* _WHAT TO PRODUCE_
Leave out the images and return all the data word for word.

* _MATERIAL PROVIDED_
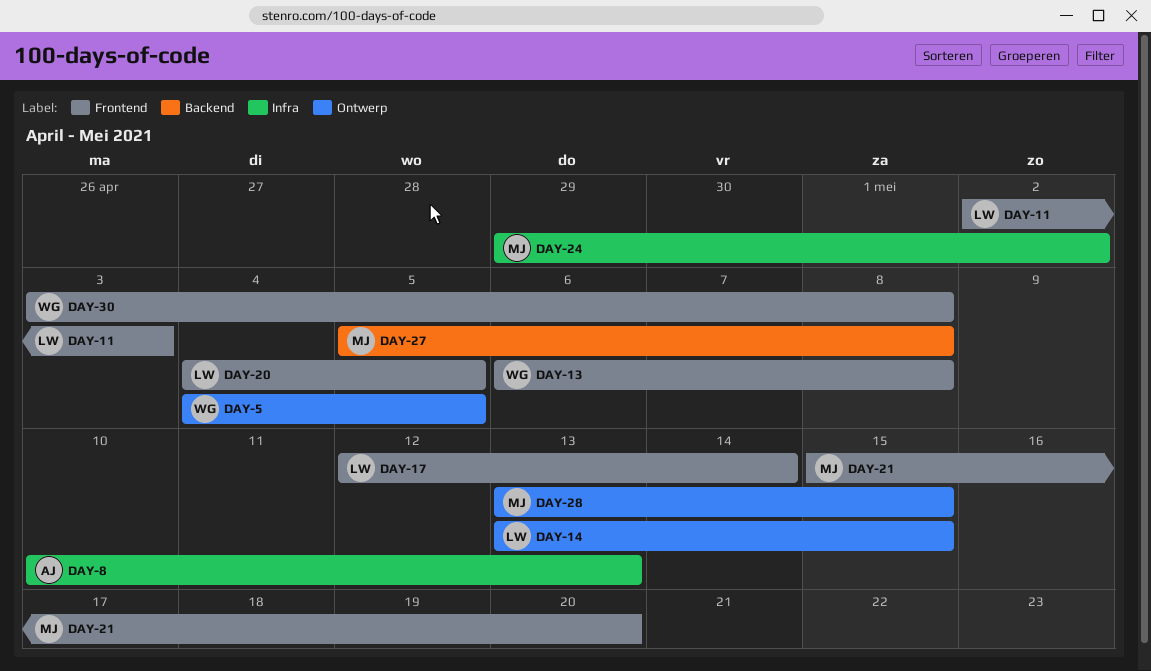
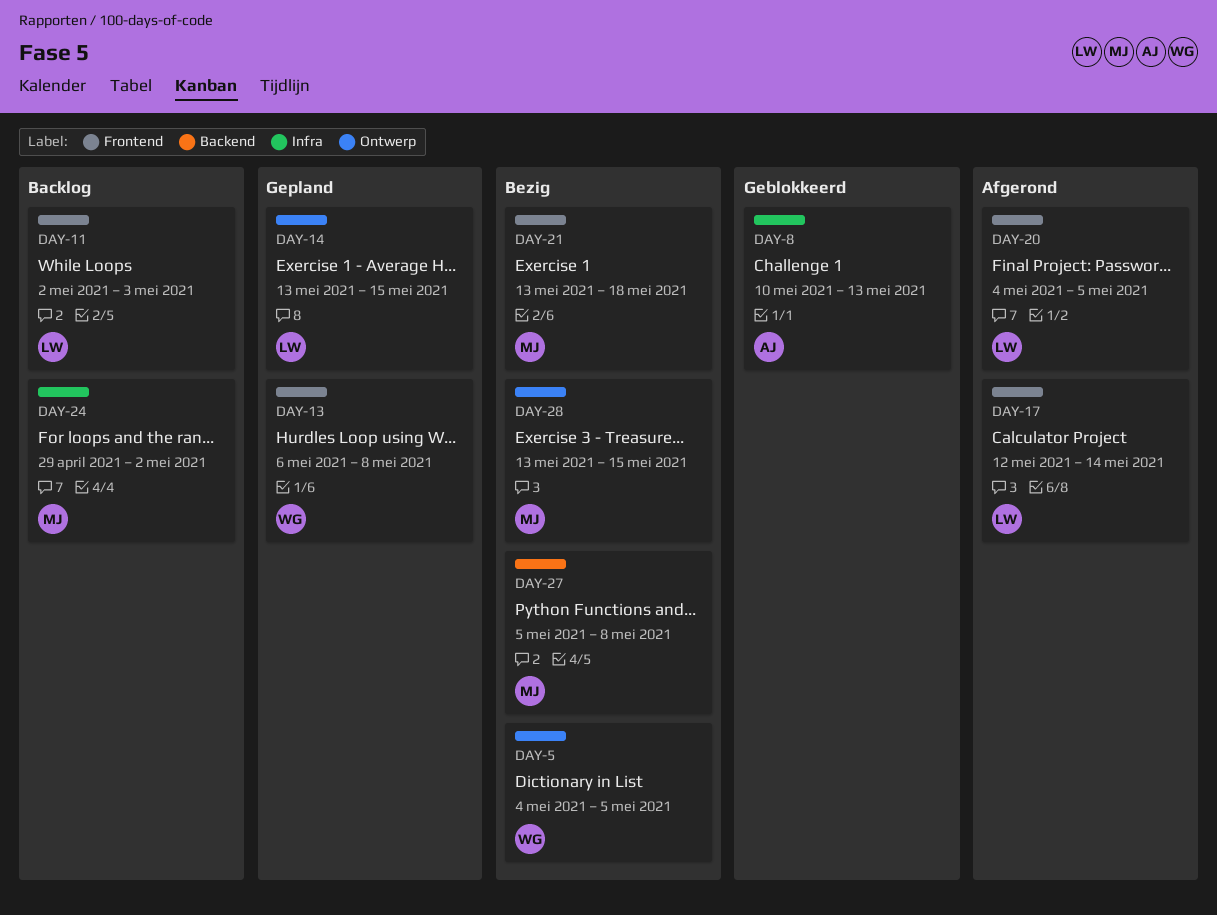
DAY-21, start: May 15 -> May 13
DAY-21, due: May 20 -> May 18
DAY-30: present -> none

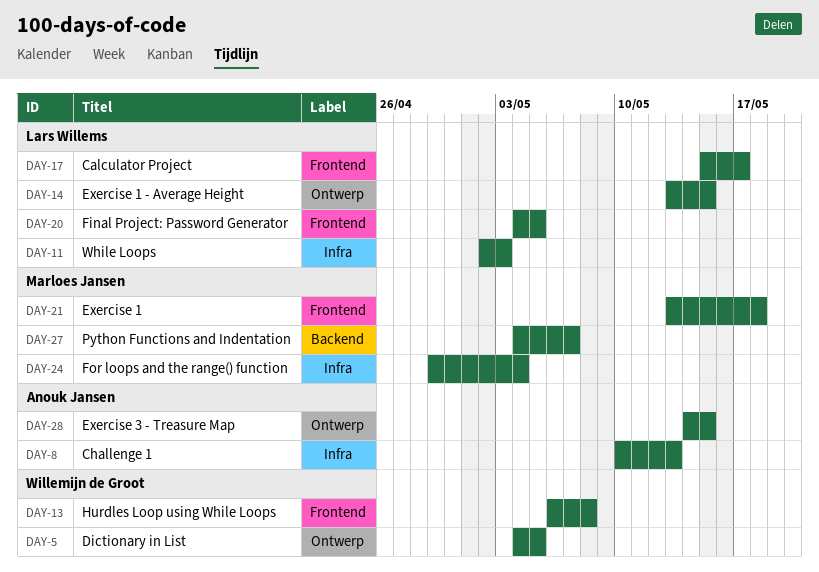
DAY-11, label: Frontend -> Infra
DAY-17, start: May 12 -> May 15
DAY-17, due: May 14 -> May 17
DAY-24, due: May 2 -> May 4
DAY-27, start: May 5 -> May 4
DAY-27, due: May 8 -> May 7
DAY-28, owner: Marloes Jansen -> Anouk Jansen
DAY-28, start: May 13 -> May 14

* _EXERCISE RESULT_
DAY-21, start: May 15 -> May 13
DAY-21, due: May 20 -> May 18
DAY-30: present -> none

DAY-11, label: Frontend -> Infra
DAY-17, start: May 12 -> May 15
DAY-17, due: May 14 -> May 17
DAY-24, due: May 2 -> May 4
DAY-27, start: May 5 -> May 4
DAY-27, due: May 8 -> May 7
DAY-28, owner: Marloes Jansen -> Anouk Jansen
DAY-28, start: May 13 -> May 14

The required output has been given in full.